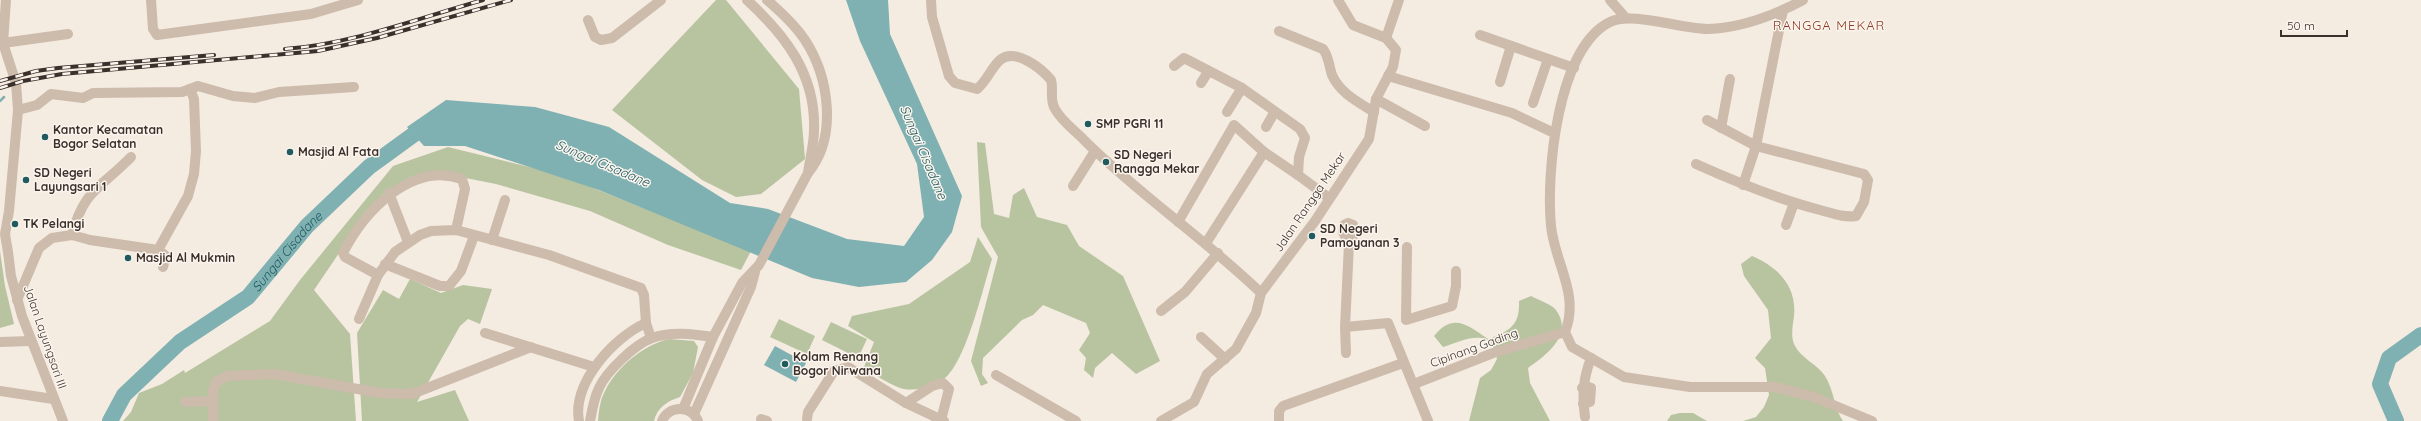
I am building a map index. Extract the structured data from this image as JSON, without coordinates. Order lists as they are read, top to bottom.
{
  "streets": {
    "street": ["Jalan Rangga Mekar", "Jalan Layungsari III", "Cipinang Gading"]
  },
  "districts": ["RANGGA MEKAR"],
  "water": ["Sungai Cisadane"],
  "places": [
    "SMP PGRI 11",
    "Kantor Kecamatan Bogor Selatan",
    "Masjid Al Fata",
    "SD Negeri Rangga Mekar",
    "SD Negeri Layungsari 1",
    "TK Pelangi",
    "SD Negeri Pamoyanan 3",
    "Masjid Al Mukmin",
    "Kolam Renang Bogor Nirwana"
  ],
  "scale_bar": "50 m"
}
________________________________________
### Task prompt
Pictures aside, every entry above must be repeated exactly.

### Result below
I am building a map index. Extract the structured data from this image as JSON, without coordinates. Order lists as they are read, top to bottom.
{
  "streets": {
    "street": ["Jalan Rangga Mekar", "Jalan Layungsari III", "Cipinang Gading"]
  },
  "districts": ["RANGGA MEKAR"],
  "water": ["Sungai Cisadane"],
  "places": [
    "SMP PGRI 11",
    "Kantor Kecamatan Bogor Selatan",
    "Masjid Al Fata",
    "SD Negeri Rangga Mekar",
    "SD Negeri Layungsari 1",
    "TK Pelangi",
    "SD Negeri Pamoyanan 3",
    "Masjid Al Mukmin",
    "Kolam Renang Bogor Nirwana"
  ],
  "scale_bar": "50 m"
}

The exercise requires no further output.